**What is expected:** Could you retype all of the entries exactly, without their pictures?

**Excerpted data:**
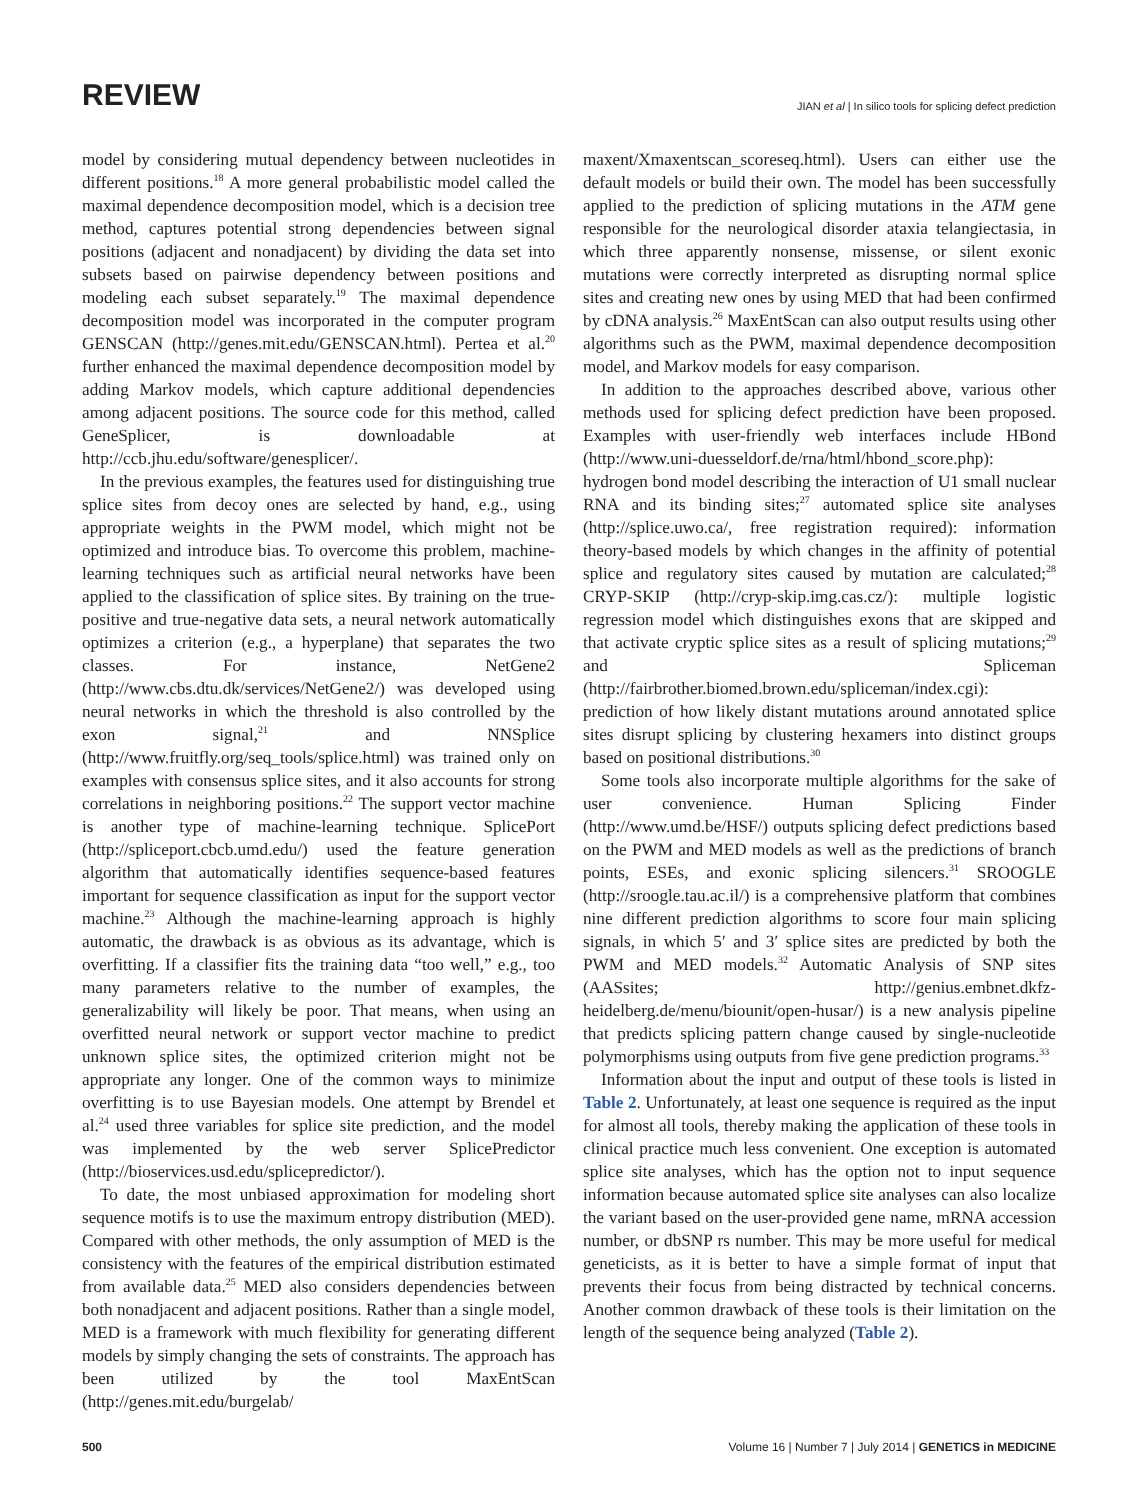REVIEW JIAN et al | In silico tools for splicing defect prediction
model by considering mutual dependency between nucleotides in different positions.<sup>18</sup> A more general probabilistic model called the maximal dependence decomposition model, which is a decision tree method, captures potential strong dependencies between signal positions (adjacent and nonadjacent) by dividing the data set into subsets based on pairwise dependency between positions and modeling each subset separately.<sup>19</sup> The maximal dependence decomposition model was incorporated in the computer program GENSCAN (http://genes.mit.edu/GENSCAN.html). Pertea et al.<sup>20</sup> further enhanced the maximal dependence decomposition model by adding Markov models, which capture additional dependencies among adjacent positions. The source code for this method, called GeneSplicer, is downloadable at http://ccb.jhu.edu/software/genesplicer/.
In the previous examples, the features used for distinguishing true splice sites from decoy ones are selected by hand, e.g., using appropriate weights in the PWM model, which might not be optimized and introduce bias. To overcome this problem, machine-learning techniques such as artificial neural networks have been applied to the classification of splice sites. By training on the true-positive and true-negative data sets, a neural network automatically optimizes a criterion (e.g., a hyperplane) that separates the two classes. For instance, NetGene2 (http://www.cbs.dtu.dk/services/NetGene2/) was developed using neural networks in which the threshold is also controlled by the exon signal,<sup>21</sup> and NNSplice (http://www.fruitfly.org/seq_tools/splice.html) was trained only on examples with consensus splice sites, and it also accounts for strong correlations in neighboring positions.<sup>22</sup> The support vector machine is another type of machine-learning technique. SplicePort (http://spliceport.cbcb.umd.edu/) used the feature generation algorithm that automatically identifies sequence-based features important for sequence classification as input for the support vector machine.<sup>23</sup> Although the machine-learning approach is highly automatic, the drawback is as obvious as its advantage, which is overfitting. If a classifier fits the training data “too well,” e.g., too many parameters relative to the number of examples, the generalizability will likely be poor. That means, when using an overfitted neural network or support vector machine to predict unknown splice sites, the optimized criterion might not be appropriate any longer. One of the common ways to minimize overfitting is to use Bayesian models. One attempt by Brendel et al.<sup>24</sup> used three variables for splice site prediction, and the model was implemented by the web server SplicePredictor (http://bioservices.usd.edu/splicepredictor/).
To date, the most unbiased approximation for modeling short sequence motifs is to use the maximum entropy distribution (MED). Compared with other methods, the only assumption of MED is the consistency with the features of the empirical distribution estimated from available data.<sup>25</sup> MED also considers dependencies between both nonadjacent and adjacent positions. Rather than a single model, MED is a framework with much flexibility for generating different models by simply changing the sets of constraints. The approach has been utilized by the tool MaxEntScan (http://genes.mit.edu/burgelab/
maxent/Xmaxentscan_scoreseq.html). Users can either use the default models or build their own. The model has been successfully applied to the prediction of splicing mutations in the ATM gene responsible for the neurological disorder ataxia telangiectasia, in which three apparently nonsense, missense, or silent exonic mutations were correctly interpreted as disrupting normal splice sites and creating new ones by using MED that had been confirmed by cDNA analysis.<sup>26</sup> MaxEntScan can also output results using other algorithms such as the PWM, maximal dependence decomposition model, and Markov models for easy comparison.
In addition to the approaches described above, various other methods used for splicing defect prediction have been proposed. Examples with user-friendly web interfaces include HBond (http://www.uni-duesseldorf.de/rna/html/hbond_score.php): hydrogen bond model describing the interaction of U1 small nuclear RNA and its binding sites;<sup>27</sup> automated splice site analyses (http://splice.uwo.ca/, free registration required): information theory-based models by which changes in the affinity of potential splice and regulatory sites caused by mutation are calculated;<sup>28</sup> CRYP-SKIP (http://cryp-skip.img.cas.cz/): multiple logistic regression model which distinguishes exons that are skipped and that activate cryptic splice sites as a result of splicing mutations;<sup>29</sup> and Spliceman (http://fairbrother.biomed.brown.edu/spliceman/index.cgi): prediction of how likely distant mutations around annotated splice sites disrupt splicing by clustering hexamers into distinct groups based on positional distributions.<sup>30</sup>
Some tools also incorporate multiple algorithms for the sake of user convenience. Human Splicing Finder (http://www.umd.be/HSF/) outputs splicing defect predictions based on the PWM and MED models as well as the predictions of branch points, ESEs, and exonic splicing silencers.<sup>31</sup> SROOGLE (http://sroogle.tau.ac.il/) is a comprehensive platform that combines nine different prediction algorithms to score four main splicing signals, in which 5′ and 3′ splice sites are predicted by both the PWM and MED models.<sup>32</sup> Automatic Analysis of SNP sites (AASsites; http://genius.embnet.dkfz-heidelberg.de/menu/biounit/open-husar/) is a new analysis pipeline that predicts splicing pattern change caused by single-nucleotide polymorphisms using outputs from five gene prediction programs.<sup>33</sup>
Information about the input and output of these tools is listed in Table 2. Unfortunately, at least one sequence is required as the input for almost all tools, thereby making the application of these tools in clinical practice much less convenient. One exception is automated splice site analyses, which has the option not to input sequence information because automated splice site analyses can also localize the variant based on the user-provided gene name, mRNA accession number, or dbSNP rs number. This may be more useful for medical geneticists, as it is better to have a simple format of input that prevents their focus from being distracted by technical concerns. Another common drawback of these tools is their limitation on the length of the sequence being analyzed (Table 2).
500 Volume 16 | Number 7 | July 2014 | GENETICS in MEDICINE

**Your solution:**
REVIEW JIAN et al | In silico tools for splicing defect prediction
model by considering mutual dependency between nucleotides in different positions.<sup>18</sup> A more general probabilistic model called the maximal dependence decomposition model, which is a decision tree method, captures potential strong dependencies between signal positions (adjacent and nonadjacent) by dividing the data set into subsets based on pairwise dependency between positions and modeling each subset separately.<sup>19</sup> The maximal dependence decomposition model was incorporated in the computer program GENSCAN (http://genes.mit.edu/GENSCAN.html). Pertea et al.<sup>20</sup> further enhanced the maximal dependence decomposition model by adding Markov models, which capture additional dependencies among adjacent positions. The source code for this method, called GeneSplicer, is downloadable at http://ccb.jhu.edu/software/genesplicer/.
In the previous examples, the features used for distinguishing true splice sites from decoy ones are selected by hand, e.g., using appropriate weights in the PWM model, which might not be optimized and introduce bias. To overcome this problem, machine-learning techniques such as artificial neural networks have been applied to the classification of splice sites. By training on the true-positive and true-negative data sets, a neural network automatically optimizes a criterion (e.g., a hyperplane) that separates the two classes. For instance, NetGene2 (http://www.cbs.dtu.dk/services/NetGene2/) was developed using neural networks in which the threshold is also controlled by the exon signal,<sup>21</sup> and NNSplice (http://www.fruitfly.org/seq_tools/splice.html) was trained only on examples with consensus splice sites, and it also accounts for strong correlations in neighboring positions.<sup>22</sup> The support vector machine is another type of machine-learning technique. SplicePort (http://spliceport.cbcb.umd.edu/) used the feature generation algorithm that automatically identifies sequence-based features important for sequence classification as input for the support vector machine.<sup>23</sup> Although the machine-learning approach is highly automatic, the drawback is as obvious as its advantage, which is overfitting. If a classifier fits the training data “too well,” e.g., too many parameters relative to the number of examples, the generalizability will likely be poor. That means, when using an overfitted neural network or support vector machine to predict unknown splice sites, the optimized criterion might not be appropriate any longer. One of the common ways to minimize overfitting is to use Bayesian models. One attempt by Brendel et al.<sup>24</sup> used three variables for splice site prediction, and the model was implemented by the web server SplicePredictor (http://bioservices.usd.edu/splicepredictor/).
To date, the most unbiased approximation for modeling short sequence motifs is to use the maximum entropy distribution (MED). Compared with other methods, the only assumption of MED is the consistency with the features of the empirical distribution estimated from available data.<sup>25</sup> MED also considers dependencies between both nonadjacent and adjacent positions. Rather than a single model, MED is a framework with much flexibility for generating different models by simply changing the sets of constraints. The approach has been utilized by the tool MaxEntScan (http://genes.mit.edu/burgelab/
maxent/Xmaxentscan_scoreseq.html). Users can either use the default models or build their own. The model has been successfully applied to the prediction of splicing mutations in the ATM gene responsible for the neurological disorder ataxia telangiectasia, in which three apparently nonsense, missense, or silent exonic mutations were correctly interpreted as disrupting normal splice sites and creating new ones by using MED that had been confirmed by cDNA analysis.<sup>26</sup> MaxEntScan can also output results using other algorithms such as the PWM, maximal dependence decomposition model, and Markov models for easy comparison.
In addition to the approaches described above, various other methods used for splicing defect prediction have been proposed. Examples with user-friendly web interfaces include HBond (http://www.uni-duesseldorf.de/rna/html/hbond_score.php): hydrogen bond model describing the interaction of U1 small nuclear RNA and its binding sites;<sup>27</sup> automated splice site analyses (http://splice.uwo.ca/, free registration required): information theory-based models by which changes in the affinity of potential splice and regulatory sites caused by mutation are calculated;<sup>28</sup> CRYP-SKIP (http://cryp-skip.img.cas.cz/): multiple logistic regression model which distinguishes exons that are skipped and that activate cryptic splice sites as a result of splicing mutations;<sup>29</sup> and Spliceman (http://fairbrother.biomed.brown.edu/spliceman/index.cgi): prediction of how likely distant mutations around annotated splice sites disrupt splicing by clustering hexamers into distinct groups based on positional distributions.<sup>30</sup>
Some tools also incorporate multiple algorithms for the sake of user convenience. Human Splicing Finder (http://www.umd.be/HSF/) outputs splicing defect predictions based on the PWM and MED models as well as the predictions of branch points, ESEs, and exonic splicing silencers.<sup>31</sup> SROOGLE (http://sroogle.tau.ac.il/) is a comprehensive platform that combines nine different prediction algorithms to score four main splicing signals, in which 5′ and 3′ splice sites are predicted by both the PWM and MED models.<sup>32</sup> Automatic Analysis of SNP sites (AASsites; http://genius.embnet.dkfz-heidelberg.de/menu/biounit/open-husar/) is a new analysis pipeline that predicts splicing pattern change caused by single-nucleotide polymorphisms using outputs from five gene prediction programs.<sup>33</sup>
Information about the input and output of these tools is listed in Table 2. Unfortunately, at least one sequence is required as the input for almost all tools, thereby making the application of these tools in clinical practice much less convenient. One exception is automated splice site analyses, which has the option not to input sequence information because automated splice site analyses can also localize the variant based on the user-provided gene name, mRNA accession number, or dbSNP rs number. This may be more useful for medical geneticists, as it is better to have a simple format of input that prevents their focus from being distracted by technical concerns. Another common drawback of these tools is their limitation on the length of the sequence being analyzed (Table 2).
500 Volume 16 | Number 7 | July 2014 | GENETICS in MEDICINE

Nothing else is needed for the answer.